:: Provided data ::
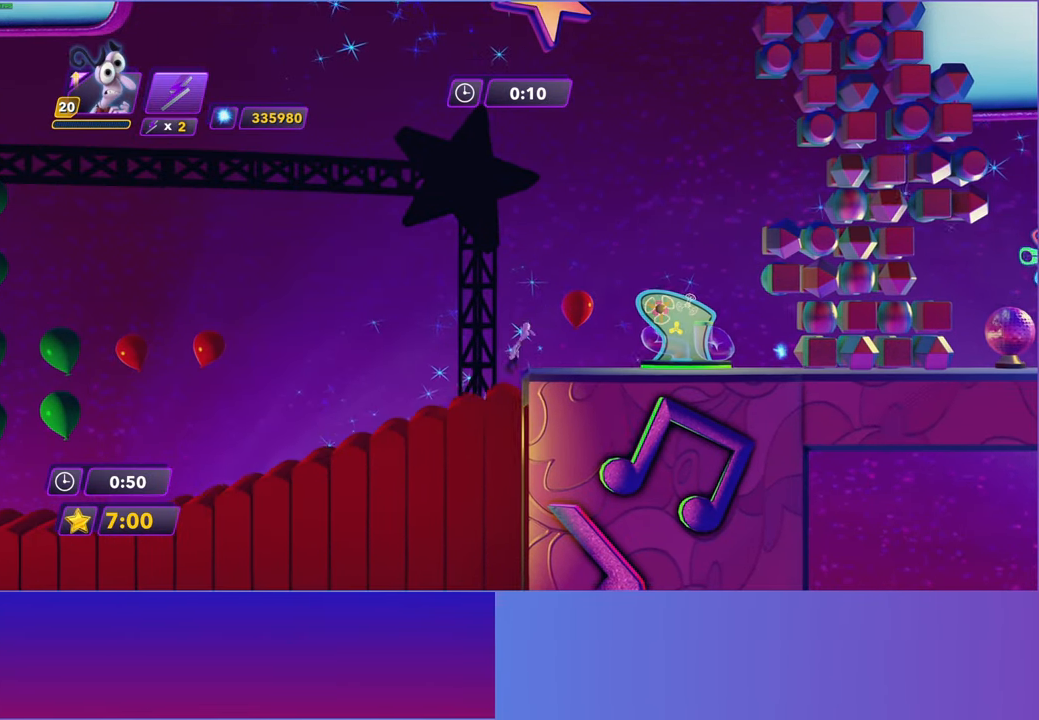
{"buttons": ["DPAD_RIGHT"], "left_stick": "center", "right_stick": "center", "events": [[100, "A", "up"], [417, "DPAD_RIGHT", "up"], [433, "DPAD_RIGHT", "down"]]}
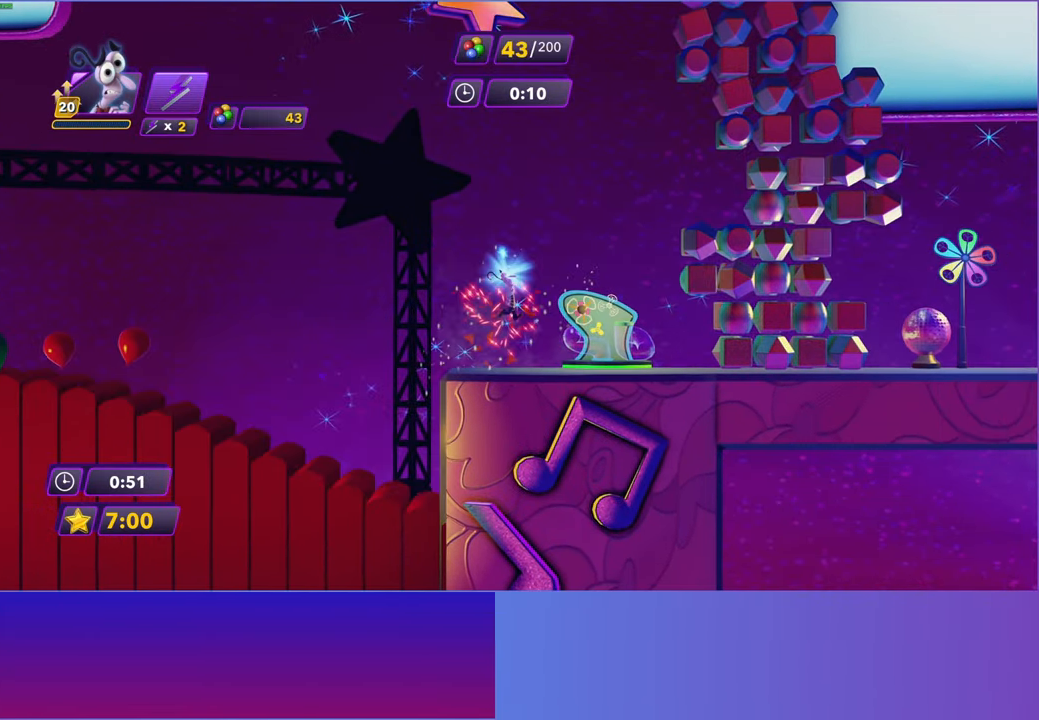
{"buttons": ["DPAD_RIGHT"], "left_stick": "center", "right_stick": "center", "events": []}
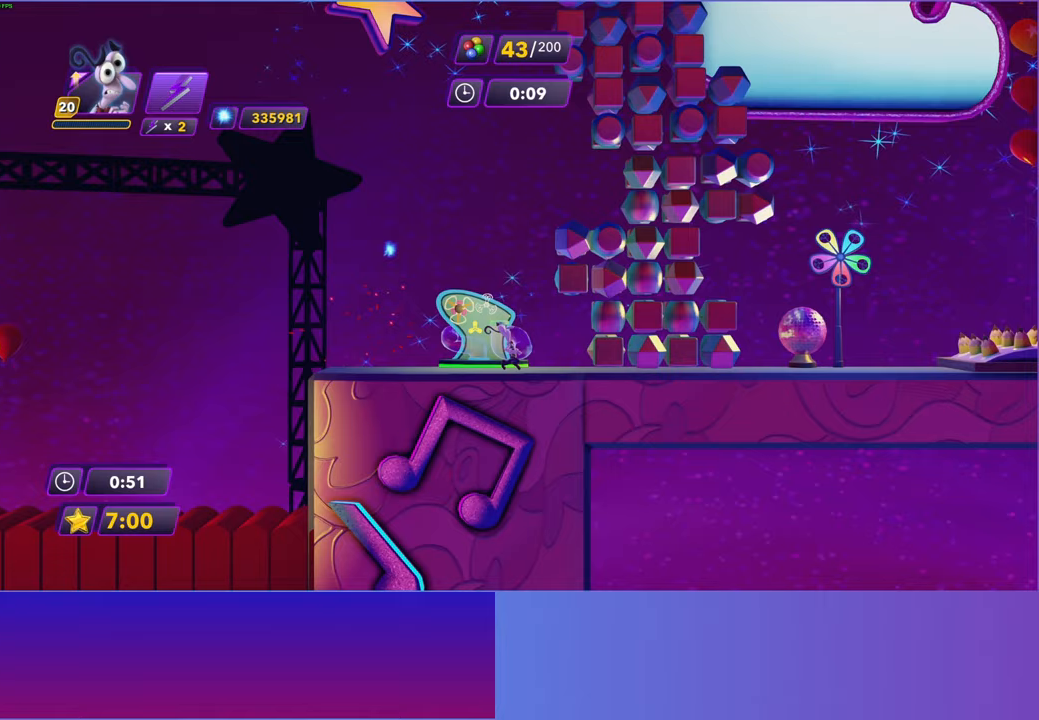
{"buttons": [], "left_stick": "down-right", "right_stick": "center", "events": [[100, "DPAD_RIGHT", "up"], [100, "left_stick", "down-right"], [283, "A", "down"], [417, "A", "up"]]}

---

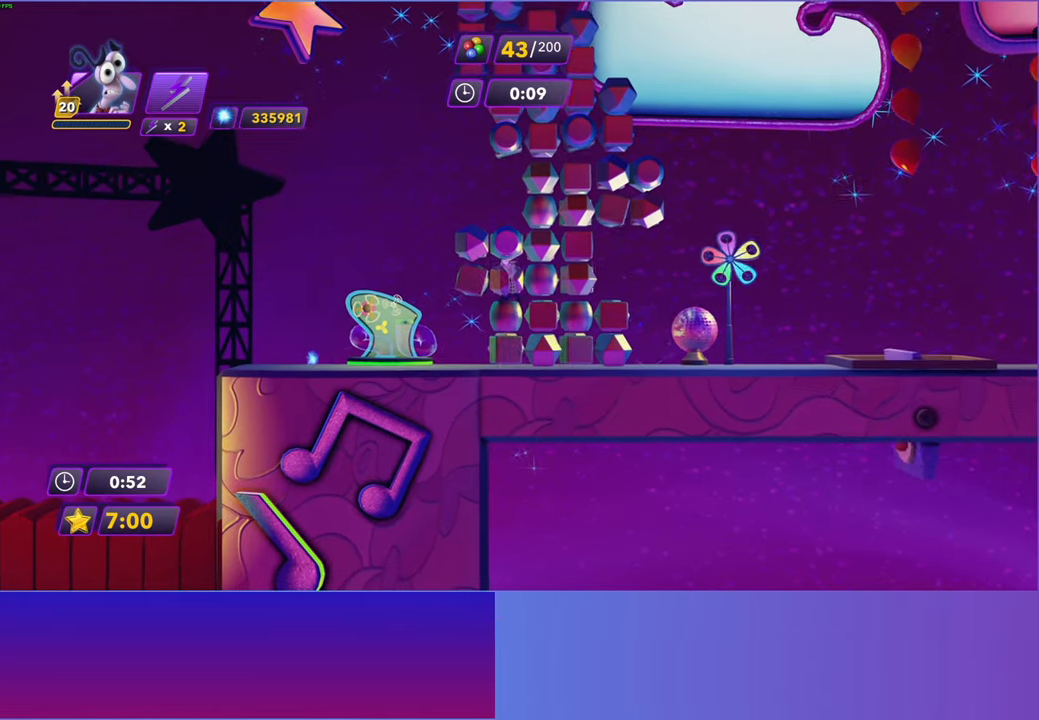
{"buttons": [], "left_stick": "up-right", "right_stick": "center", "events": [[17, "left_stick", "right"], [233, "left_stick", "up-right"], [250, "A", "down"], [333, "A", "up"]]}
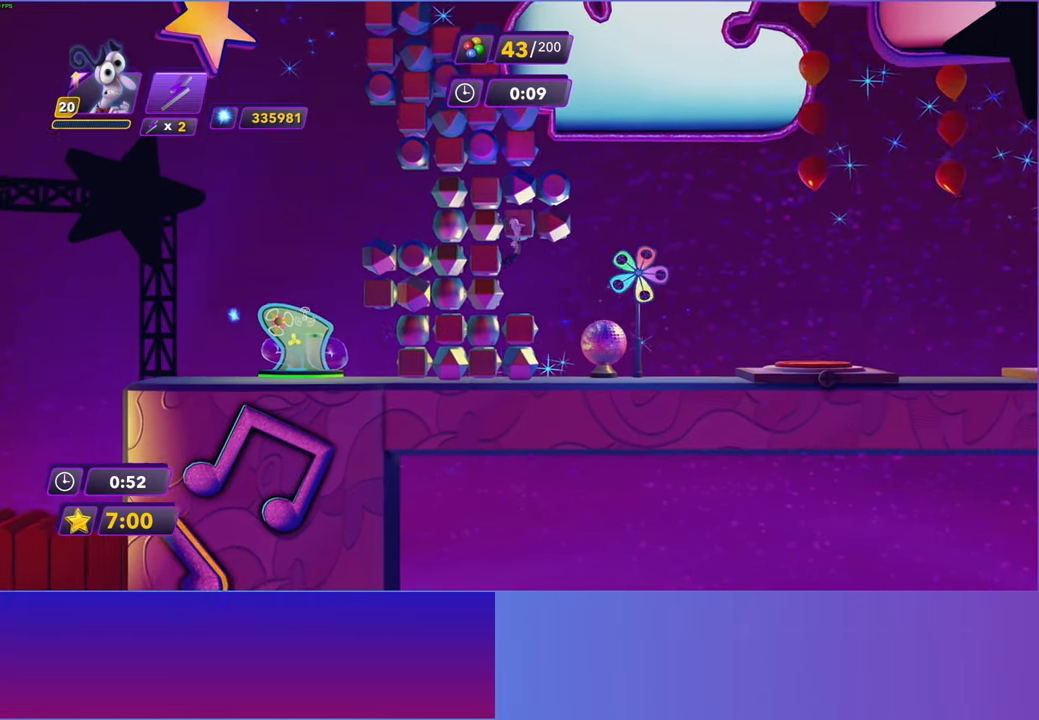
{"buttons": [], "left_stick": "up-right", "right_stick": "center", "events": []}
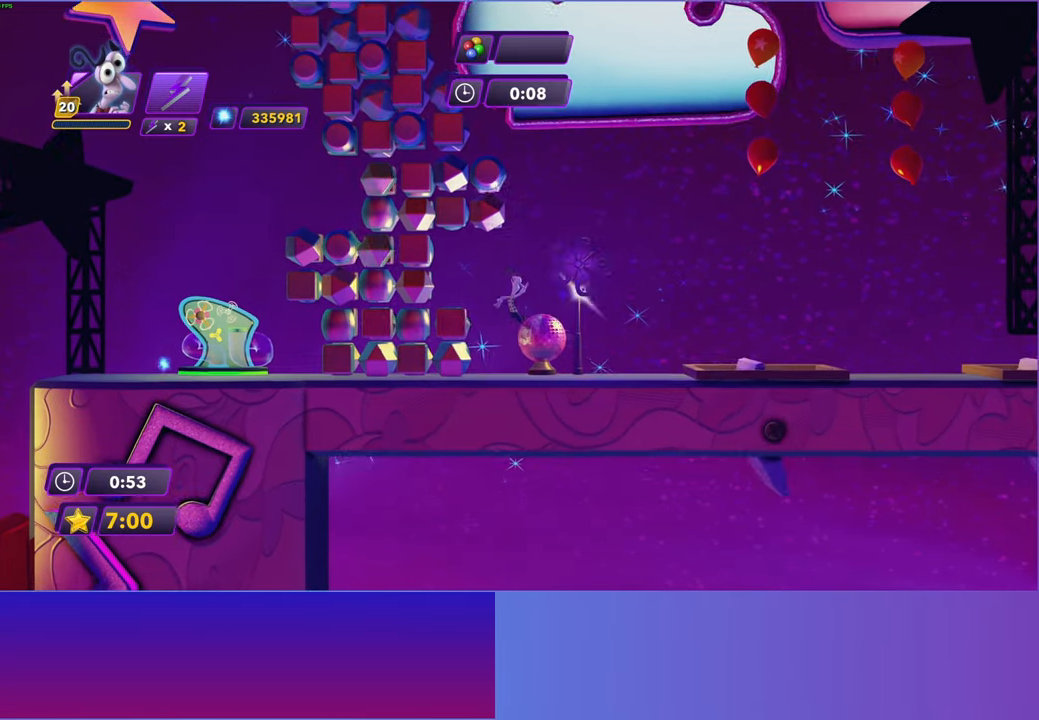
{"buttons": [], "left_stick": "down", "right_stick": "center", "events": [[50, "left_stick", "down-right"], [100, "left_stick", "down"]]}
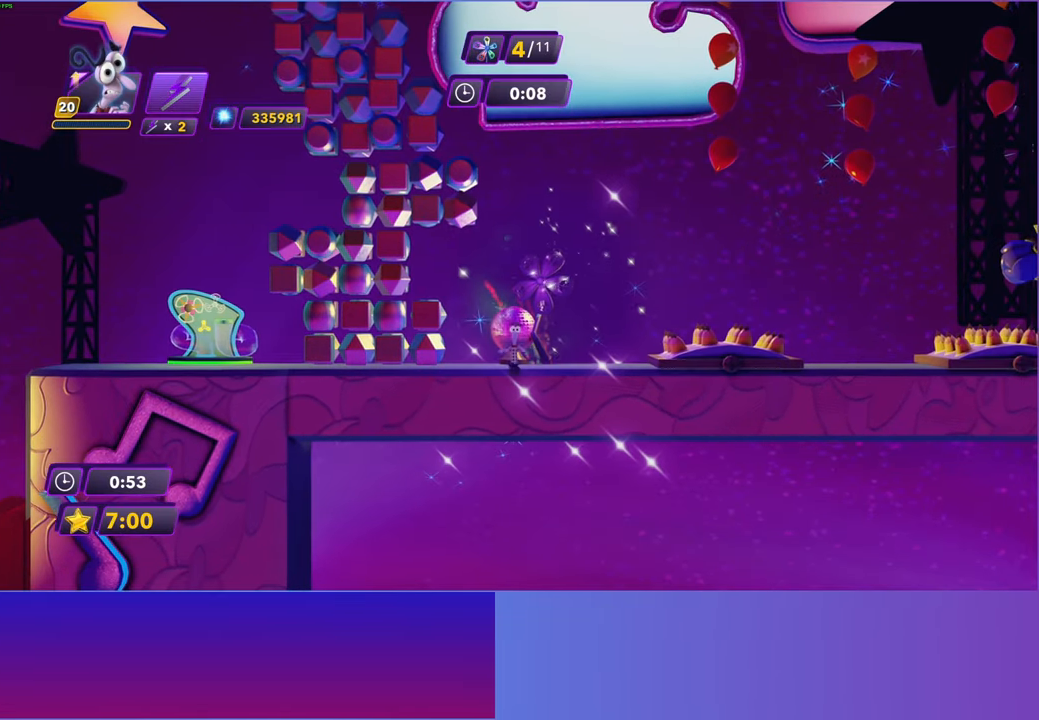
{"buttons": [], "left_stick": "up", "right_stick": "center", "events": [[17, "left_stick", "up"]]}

:: About this task ::
What lines of the material above contain "down"? Return each of them.

:: Task output ::
{"buttons": ["DPAD_RIGHT"], "left_stick": "center", "right_stick": "center", "events": [[100, "A", "up"], [417, "DPAD_RIGHT", "up"], [433, "DPAD_RIGHT", "down"]]}
{"buttons": [], "left_stick": "down-right", "right_stick": "center", "events": [[100, "DPAD_RIGHT", "up"], [100, "left_stick", "down-right"], [283, "A", "down"], [417, "A", "up"]]}
{"buttons": [], "left_stick": "up-right", "right_stick": "center", "events": [[17, "left_stick", "right"], [233, "left_stick", "up-right"], [250, "A", "down"], [333, "A", "up"]]}
{"buttons": [], "left_stick": "down", "right_stick": "center", "events": [[50, "left_stick", "down-right"], [100, "left_stick", "down"]]}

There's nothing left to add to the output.